Reputation: 17099
Why do the following plots look different? Both methods appear to use Gaussian kernels.
How does ggplot2
compute a density?
library(fueleconomy)
d <- density(vehicles$cty, n=2000)
ggplot(NULL, aes(x=d$x, y=d$y)) + geom_line() + scale_x_log10()
ggplot(vehicles, aes(x=cty)) + geom_density() + scale_x_log10()
UPDATE:
A solution to this question already appears on SO here, however the specific parameters ggplot2 is passing to the R stats density function remain unclear.

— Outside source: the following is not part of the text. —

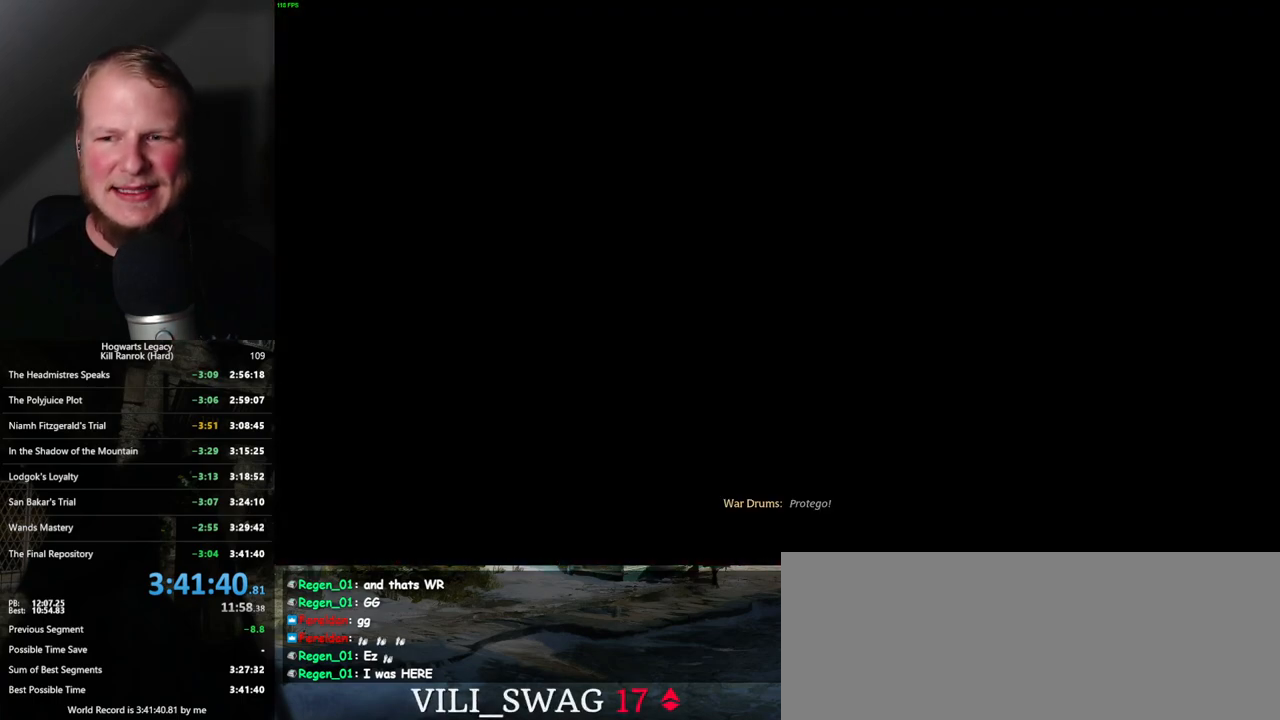
{"keys": [], "mouse": [], "events": [[367, "q", "up"]]}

An alternate solution is to extract the density data straight from the ggplot2 plot, as shown here
Upvotes: 8
Views: 1394
Reputation: 25914
In this case, it is not the density calculation that is different but how the log10 transform is applied.
First check the densities are similar without transform
library(ggplot2)
library(fueleconomy)
d <- density(vehicles$cty, from=min(vehicles$cty), to=max(vehicles$cty))
ggplot(data.frame(x=d$x, y=d$y), aes(x=x, y=y)) + geom_line()
ggplot(vehicles, aes(x=cty)) + stat_density(geom="line")
So the issue seems to be the transform. In the stat_density
below, it seems as
if the log10 transform is applied to the x variable before the density calculation.
So to reproduce the results manually you have to transform the variable prior to the
calculating the density. Eg
d2 <- density(log10(vehicles$cty), from=min(log10(vehicles$cty)),
to=max(log10(vehicles$cty)))
ggplot(data.frame(x=d2$x, y=d2$y), aes(x=x, y=y)) + geom_line()
ggplot(vehicles, aes(x=cty)) + stat_density(geom="line") + scale_x_log10()
PS: To see how ggplot
prepares the data for the density, you can look at the code as.list(StatDensity)
leads to StatDensity$compute_group
to ggplot2:::compute_density
Upvotes: 3